Ever more complex software stacks
In the last 30 years the software stack has grown from year to year. When I started coding in Z80 machine code, there was no software stack. Just the programmer and some hardware registers. No other software involved. Direct access to the machine. From there software stacks grew, to compilers and libraries. With Java the stack grew to JIT compilers, virtual machines, garbage collectors, byte code compilers and plattforms. To close the gap between the machine and the customers requirements one solution for many seems to be to grow the software stack even further. With MDA and containers the software stack grows to unprecented complexity. From PIM with transformations to PSM to a Java EE container, with AOP and compilers to Java, with byte code compilers to the VM with GCs. Then with JIT compilers to machine code (and from mc to microcode). Where will the stack move next?

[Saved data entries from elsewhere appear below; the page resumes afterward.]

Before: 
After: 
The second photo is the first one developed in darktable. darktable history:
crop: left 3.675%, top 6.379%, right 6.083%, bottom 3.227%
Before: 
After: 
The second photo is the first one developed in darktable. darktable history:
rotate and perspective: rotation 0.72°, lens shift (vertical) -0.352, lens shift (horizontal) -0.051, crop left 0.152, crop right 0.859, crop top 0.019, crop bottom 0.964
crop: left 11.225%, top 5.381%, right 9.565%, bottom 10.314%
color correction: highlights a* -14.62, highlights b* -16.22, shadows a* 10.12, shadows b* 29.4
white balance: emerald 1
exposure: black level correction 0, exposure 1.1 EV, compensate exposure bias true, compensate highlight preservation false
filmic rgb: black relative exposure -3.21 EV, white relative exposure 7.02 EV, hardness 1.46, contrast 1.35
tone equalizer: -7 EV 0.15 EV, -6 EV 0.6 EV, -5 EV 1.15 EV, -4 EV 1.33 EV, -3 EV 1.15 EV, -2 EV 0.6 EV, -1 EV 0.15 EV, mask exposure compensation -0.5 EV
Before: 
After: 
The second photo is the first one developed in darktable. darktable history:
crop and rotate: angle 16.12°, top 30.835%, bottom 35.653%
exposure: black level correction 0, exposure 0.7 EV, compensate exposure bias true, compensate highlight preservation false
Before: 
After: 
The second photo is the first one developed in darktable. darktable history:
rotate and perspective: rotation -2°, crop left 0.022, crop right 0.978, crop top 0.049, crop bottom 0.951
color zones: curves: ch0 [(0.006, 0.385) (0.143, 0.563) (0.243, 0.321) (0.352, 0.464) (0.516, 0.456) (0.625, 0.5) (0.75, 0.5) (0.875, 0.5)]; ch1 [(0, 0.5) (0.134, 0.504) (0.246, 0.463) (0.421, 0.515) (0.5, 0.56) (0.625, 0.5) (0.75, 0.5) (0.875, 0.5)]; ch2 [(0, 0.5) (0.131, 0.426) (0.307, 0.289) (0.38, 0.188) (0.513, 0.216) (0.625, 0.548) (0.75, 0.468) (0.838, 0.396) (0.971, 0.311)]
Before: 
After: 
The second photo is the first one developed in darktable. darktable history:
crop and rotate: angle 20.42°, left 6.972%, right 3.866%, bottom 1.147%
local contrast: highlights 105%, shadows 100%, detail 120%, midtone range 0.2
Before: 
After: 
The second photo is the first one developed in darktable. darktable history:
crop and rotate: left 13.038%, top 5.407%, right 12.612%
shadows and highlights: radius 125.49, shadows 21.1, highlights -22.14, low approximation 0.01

You are absolutely right about the increment in complexity of software development. And this is although current approaches try to abstract things away. It seems to me that coding is an activity that should be abolished in the opinion of many methologists.
To make things better a bit, I claim that MDD or even MDA is not present in most of the commercial software projects happening today (MDA unequal UML of course).
BTW, I also began programming Z80. It was about 1989 on a Schneider CPC 6182 (later on Amstrad CPC). It should be valid to conclude that with Z80-assembler it was a lot harder achieving a goal than it is nowadays with higher languages such as Java. And even former Pascal compared to Java loses any competition, IMO.